Retype the lines below without any change, starting with the line that contains "class: Florideophyceae" and ending with the last line.

_DATA SHOWN_:
## Start

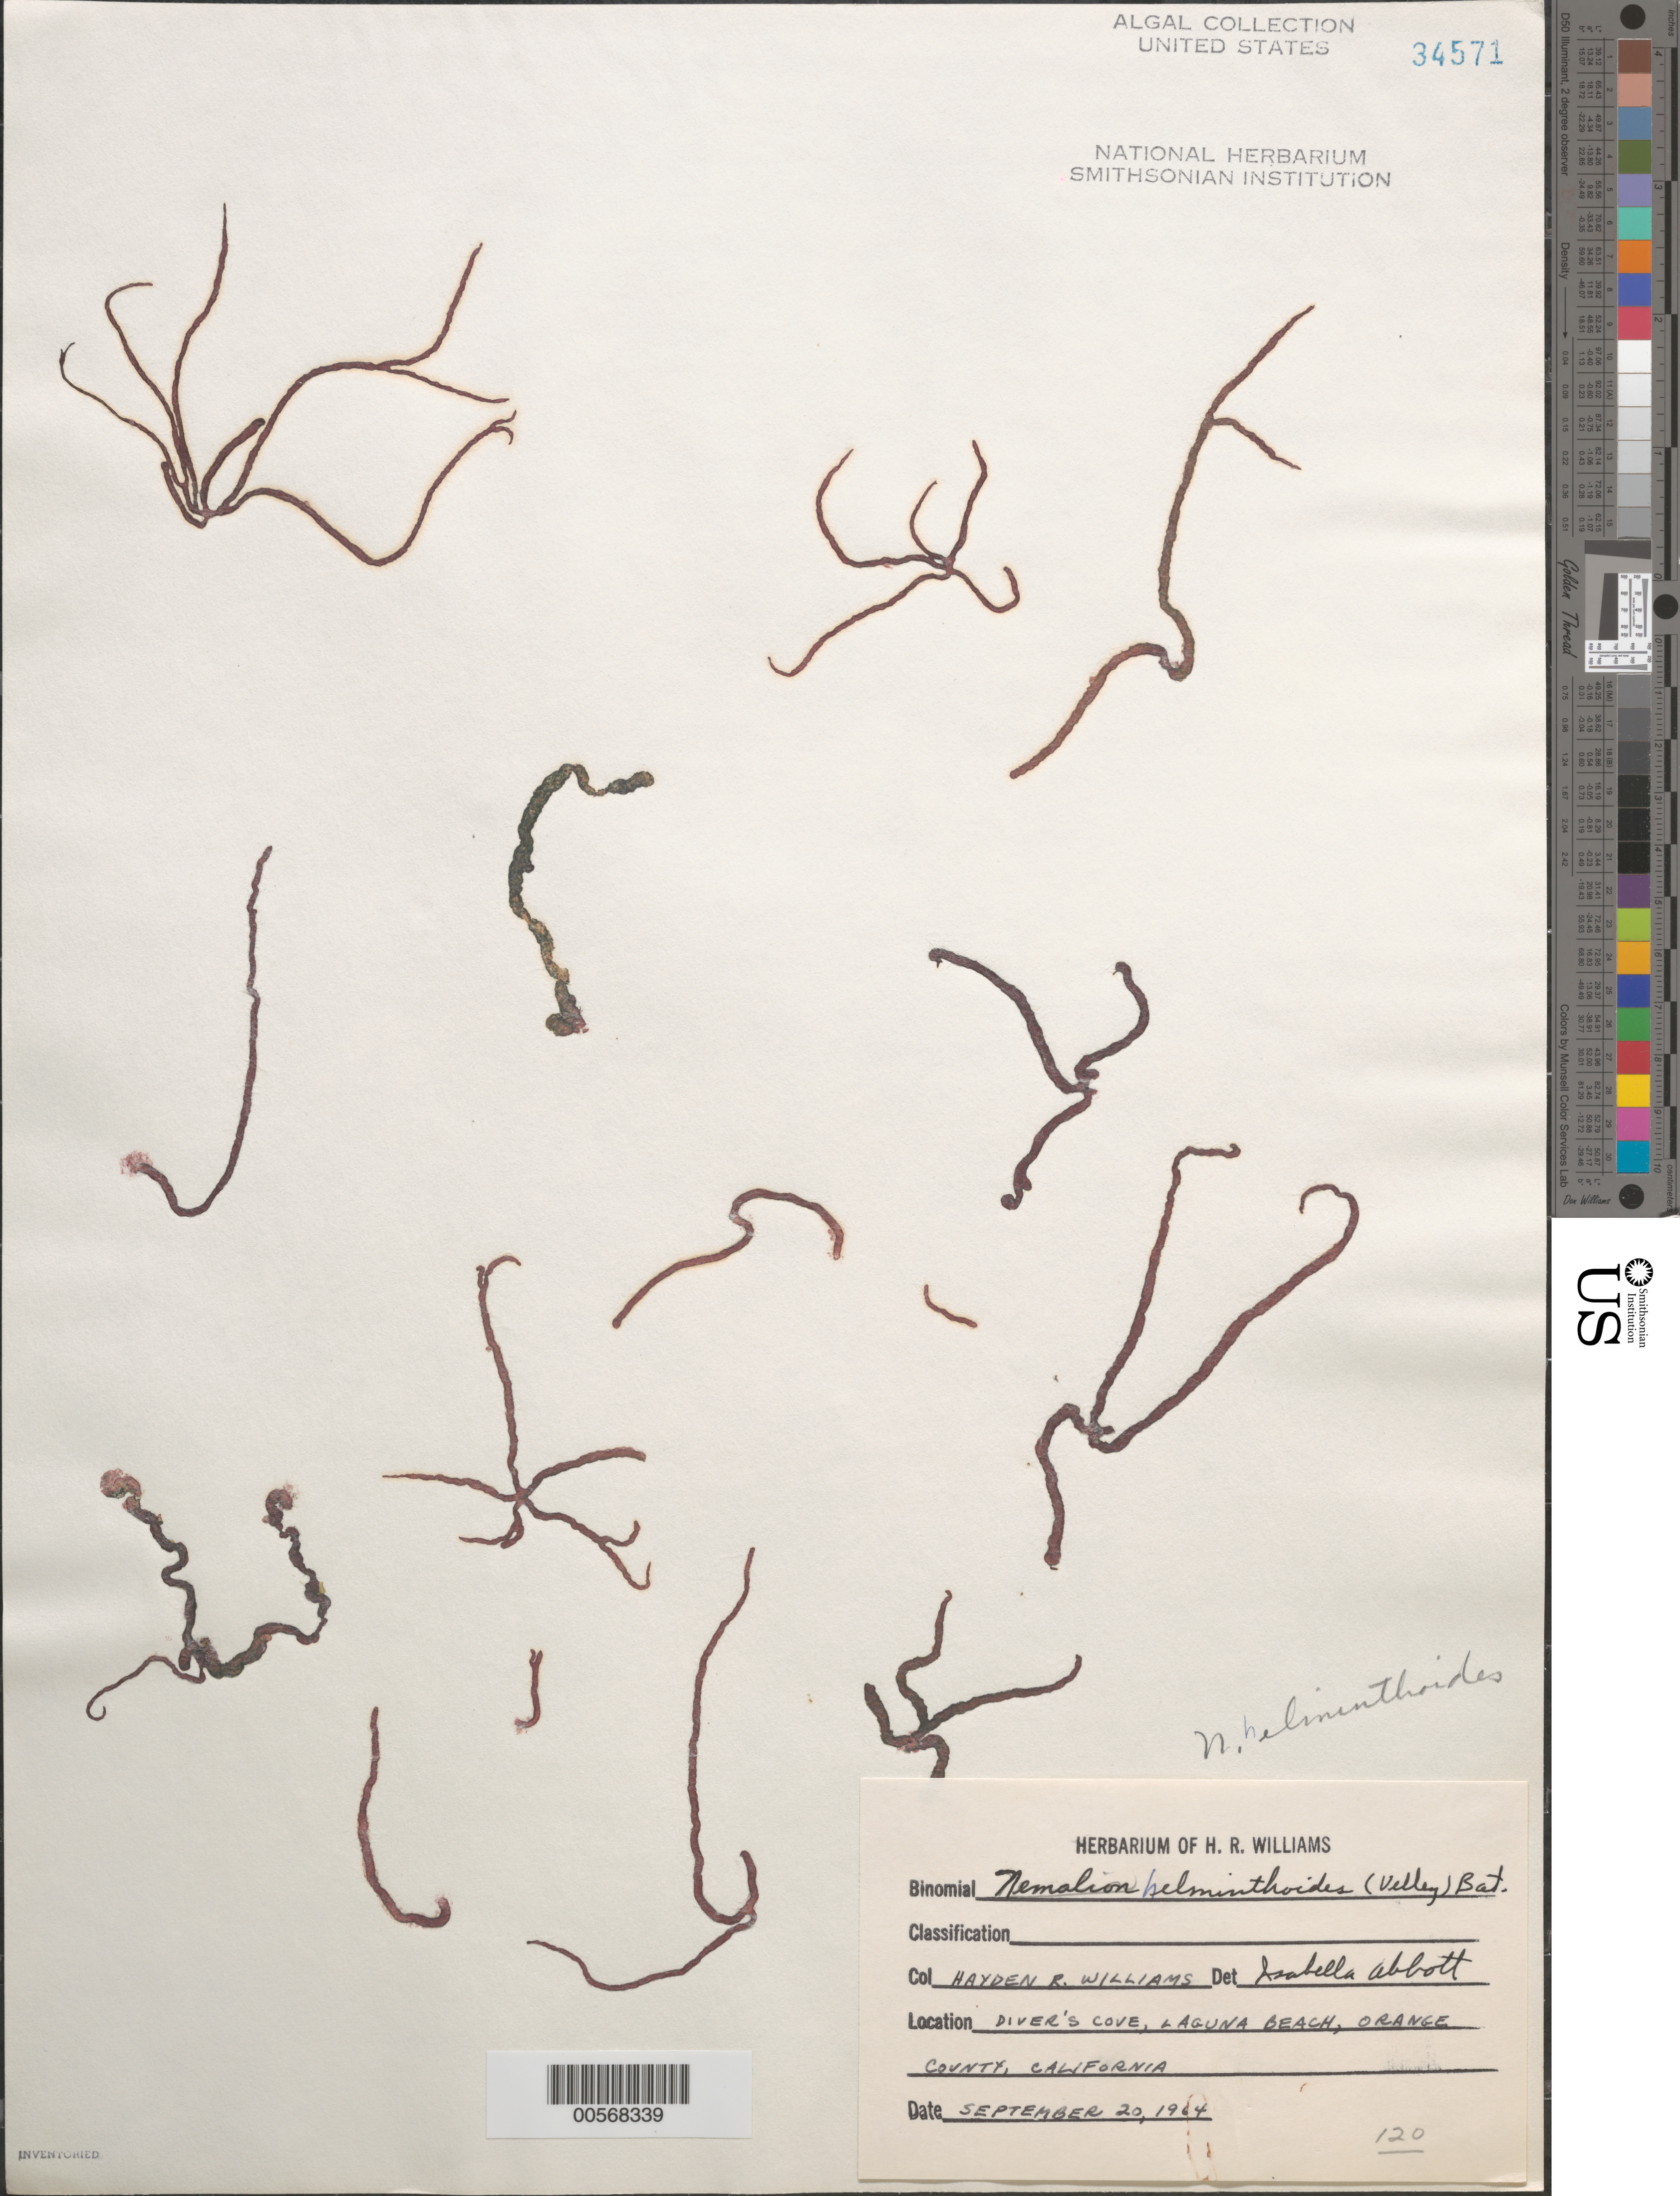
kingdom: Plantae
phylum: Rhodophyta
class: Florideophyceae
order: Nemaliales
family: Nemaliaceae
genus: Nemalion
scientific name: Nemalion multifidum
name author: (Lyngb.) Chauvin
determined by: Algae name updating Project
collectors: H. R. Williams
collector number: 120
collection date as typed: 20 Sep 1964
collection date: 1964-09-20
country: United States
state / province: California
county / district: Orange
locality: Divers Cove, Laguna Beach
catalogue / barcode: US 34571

## End

_THE OUTPUT_:
class: Florideophyceae
order: Nemaliales
family: Nemaliaceae
genus: Nemalion
scientific name: Nemalion multifidum
name author: (Lyngb.) Chauvin
determined by: Algae name updating Project
collectors: H. R. Williams
collector number: 120
collection date as typed: 20 Sep 1964
collection date: 1964-09-20
country: United States
state / province: California
county / district: Orange
locality: Divers Cove, Laguna Beach
catalogue / barcode: US 34571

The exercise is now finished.